Each English sentence was automatically translated in a separate prompt using an adapted pipeline for two large language models: ChatGPT-4o and the recently developed Slovene GaMS-9B-Instruct (https://huggingface.co/cjvt/GaMS-9B-Instruct). A preliminary evaluation was conducted on the first 200 sentences. As the translations generated by the GaMS-9B-Instruct model contained a significant number of Serbian lexical items (e.g., fudbal, holandski napadač, spoljni stručnjaci instead of nogomet ‘football’, nizozemski napadač ‘Dutch striker’, vanjski stručnjaci ‘outside experts’), this set of translations was excluded from further evaluation. Five linguists then compared the ChatGPT-4o translations with the manually validated automatic translations, and marked differences.

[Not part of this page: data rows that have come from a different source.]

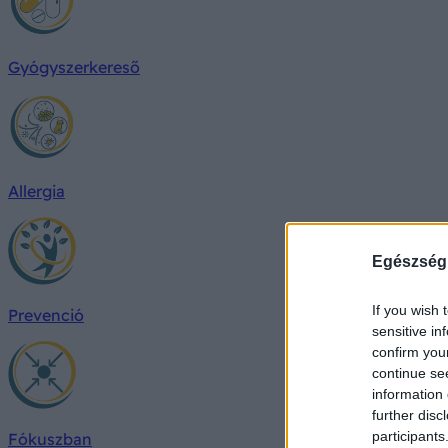
Gyógyszerkereső
Allergia
Egészség
If you wish 
Prevenció
sensitive in
confirm you
continue se
information 
further disc
participants
Fókuszban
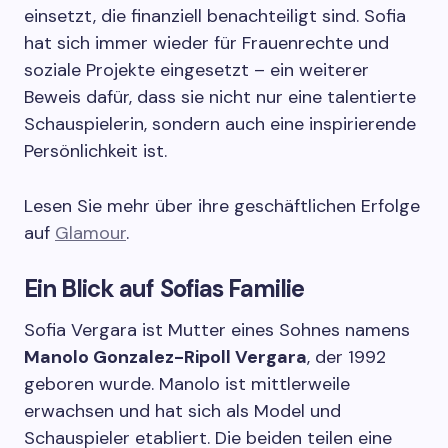
einsetzt, die finanziell benachteiligt sind. Sofia
hat sich immer wieder für Frauenrechte und
soziale Projekte eingesetzt – ein weiterer
Beweis dafür, dass sie nicht nur eine talentierte
Schauspielerin, sondern auch eine inspirierende
Persönlichkeit ist.
Lesen Sie mehr über ihre geschäftlichen Erfolge
auf
Glamour
.
Ein Blick auf Sofias Familie
Sofia Vergara ist Mutter eines Sohnes namens
Manolo Gonzalez-Ripoll Vergara
, der 1992
geboren wurde. Manolo ist mittlerweile
erwachsen und hat sich als Model und
Schauspieler etabliert. Die beiden teilen eine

This paper presents an analysis of the most common differences between the automatic translation of MWEs from English into Croatian by an LLM and the human validation of machine translation. ChatGPT-4o demonstrates a high level of proficiency in handling MWEs as opposed to its predecessors in this translation task. Differences between the compared translations include: a) wrong terminological equivalents (e.g., medicinski uvjeti / medicinska stanja ‘medical conditions’, Bézierove površine / Bézierove plohe ‘Bézier surfaces’); b) differences at the morphosyntactic level (Otto nagrada / nagrada Otto ‘Otto Award’; riževi nemiri / rižini nemiri ‘rice protest’); c) English-influenced literal translations, mostly in verbal MWEs (uzeti ime / dobiti ime ‘take its name’, častiti kao sveca / štovati kao sveca ‘honour as a saint’), d) the treatment of metaphorical MWEs (pod protestom / u znak protesta ‘under protest’, proces se raspada / proces se urušava ‘the process breaks down’), and e) named entities, which is a challenge in other languages, too (Krstev et al., 2024). The provisional typology will be used in developing templates for defining MWEs in the sense repository for Croatian.